Stated goal: Can you retype the article below on psychological safety and the Learning Zone, word for word from start to finish?

[Start Extract provided]

CEOs Tell Us What Happens in the Learning Zone
It’s been more than 20 years since Novartis Professor of Leadership at Harvard Business School, Amy Edmondson, first identified the concept of psychological safety and its importance to work teams. Professor Edmondson defines it as “a belief that no one will be punished or humiliated for speaking up with ideas, questions, concerns, or mistakes.” Psychological safety is not about being nice; it is an essential ingredient for creating a healthy culture of accountability and productivity.
Edmondson illustrated this point by creating a 2×2 that shows us the relationship between psychological safety and accountability in an organization.
The Learning Zone
If there is low psychological safety and low accountability, the organization lives in the Apathy Zone. If psychological safety is high and accountability is low, it places everyone in the Comfort Zone. (This zone taps into a leader’s fear that being too focused on psychological safety would come at the expense of accountability). Psychological safety and accountability are co-dependent. A culture where accountability is high and safety is low puts employees in the Anxiety Zone. In this state, they will either remain paralyzed by fear or leave the organization. For example, a CEO recently told me that one of his direct reports wasn’t taking enough ownership of his department. Upon further conversation, the CEO realized that he was the likely culprit. He surmised that because his direct report lacked any semblance of psychological safety, that that person was too afraid to assume the level of ownership the leader wanted. It became clear to everyone that nothing was likely to change if the CEO didn’t adjust his behavior first.
The Learning Zone serves as the sweet spot. There is high psychological safety and high levels of accountability, allowing for greater transparency, a willingness to challenge one another, and the courage to buck the status quo for the good of the organization. My work with high-performing CEO groups supports this model and offers insights into what happens inside The Learning Zone. That said, I’m going to stand on the shoulders of Edmondson’s work for a moment to describe what CEOs have shown me.

[End Extract provided]
[Start Record excerpts]

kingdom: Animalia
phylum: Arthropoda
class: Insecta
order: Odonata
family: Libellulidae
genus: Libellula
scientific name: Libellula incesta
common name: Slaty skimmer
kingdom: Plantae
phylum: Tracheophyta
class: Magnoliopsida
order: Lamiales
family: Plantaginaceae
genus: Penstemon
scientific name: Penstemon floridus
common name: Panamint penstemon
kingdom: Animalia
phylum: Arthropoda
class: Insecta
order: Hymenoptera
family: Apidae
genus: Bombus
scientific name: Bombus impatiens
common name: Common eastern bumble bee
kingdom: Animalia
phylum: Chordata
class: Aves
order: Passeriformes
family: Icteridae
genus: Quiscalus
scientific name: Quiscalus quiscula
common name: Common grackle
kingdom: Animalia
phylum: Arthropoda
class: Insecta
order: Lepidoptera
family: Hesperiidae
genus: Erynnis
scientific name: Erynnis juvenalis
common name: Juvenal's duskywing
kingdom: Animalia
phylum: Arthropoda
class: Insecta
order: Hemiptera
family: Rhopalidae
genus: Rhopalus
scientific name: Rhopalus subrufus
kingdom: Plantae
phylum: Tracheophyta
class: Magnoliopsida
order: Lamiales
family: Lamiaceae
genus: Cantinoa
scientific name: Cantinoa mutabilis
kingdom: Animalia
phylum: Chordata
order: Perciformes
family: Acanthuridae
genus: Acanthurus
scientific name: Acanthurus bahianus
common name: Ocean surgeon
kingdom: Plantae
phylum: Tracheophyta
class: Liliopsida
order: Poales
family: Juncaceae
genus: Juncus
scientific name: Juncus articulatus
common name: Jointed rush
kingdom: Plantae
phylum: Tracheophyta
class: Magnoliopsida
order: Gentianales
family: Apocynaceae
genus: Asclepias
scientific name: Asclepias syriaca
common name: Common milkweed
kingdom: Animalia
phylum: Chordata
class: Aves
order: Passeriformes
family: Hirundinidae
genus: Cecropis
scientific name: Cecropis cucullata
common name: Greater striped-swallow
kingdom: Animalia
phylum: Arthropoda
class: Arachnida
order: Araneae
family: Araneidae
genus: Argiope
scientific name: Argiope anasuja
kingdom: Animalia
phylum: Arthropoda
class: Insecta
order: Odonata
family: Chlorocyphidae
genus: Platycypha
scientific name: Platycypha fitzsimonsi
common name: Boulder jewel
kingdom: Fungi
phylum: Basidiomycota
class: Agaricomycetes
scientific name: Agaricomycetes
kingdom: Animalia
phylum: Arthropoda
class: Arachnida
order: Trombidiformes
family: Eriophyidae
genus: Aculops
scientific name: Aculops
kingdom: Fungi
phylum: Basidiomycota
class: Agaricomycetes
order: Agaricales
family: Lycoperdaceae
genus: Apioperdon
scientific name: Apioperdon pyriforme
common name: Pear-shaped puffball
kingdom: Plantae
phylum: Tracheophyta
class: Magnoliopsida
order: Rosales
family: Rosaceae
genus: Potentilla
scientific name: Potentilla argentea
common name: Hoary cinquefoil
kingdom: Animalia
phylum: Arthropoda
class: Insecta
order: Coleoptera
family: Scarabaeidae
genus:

[End Record excerpts]

Exercise output:
CEOs Tell Us What Happens in the Learning Zone
It’s been more than 20 years since Novartis Professor of Leadership at Harvard Business School, Amy Edmondson, first identified the concept of psychological safety and its importance to work teams. Professor Edmondson defines it as “a belief that no one will be punished or humiliated for speaking up with ideas, questions, concerns, or mistakes.” Psychological safety is not about being nice; it is an essential ingredient for creating a healthy culture of accountability and productivity.
Edmondson illustrated this point by creating a 2×2 that shows us the relationship between psychological safety and accountability in an organization.
The Learning Zone
If there is low psychological safety and low accountability, the organization lives in the Apathy Zone. If psychological safety is high and accountability is low, it places everyone in the Comfort Zone. (This zone taps into a leader’s fear that being too focused on psychological safety would come at the expense of accountability). Psychological safety and accountability are co-dependent. A culture where accountability is high and safety is low puts employees in the Anxiety Zone. In this state, they will either remain paralyzed by fear or leave the organization. For example, a CEO recently told me that one of his direct reports wasn’t taking enough ownership of his department. Upon further conversation, the CEO realized that he was the likely culprit. He surmised that because his direct report lacked any semblance of psychological safety, that that person was too afraid to assume the level of ownership the leader wanted. It became clear to everyone that nothing was likely to change if the CEO didn’t adjust his behavior first.
The Learning Zone serves as the sweet spot. There is high psychological safety and high levels of accountability, allowing for greater transparency, a willingness to challenge one another, and the courage to buck the status quo for the good of the organization. My work with high-performing CEO groups supports this model and offers insights into what happens inside The Learning Zone. That said, I’m going to stand on the shoulders of Edmondson’s work for a moment to describe what CEOs have shown me.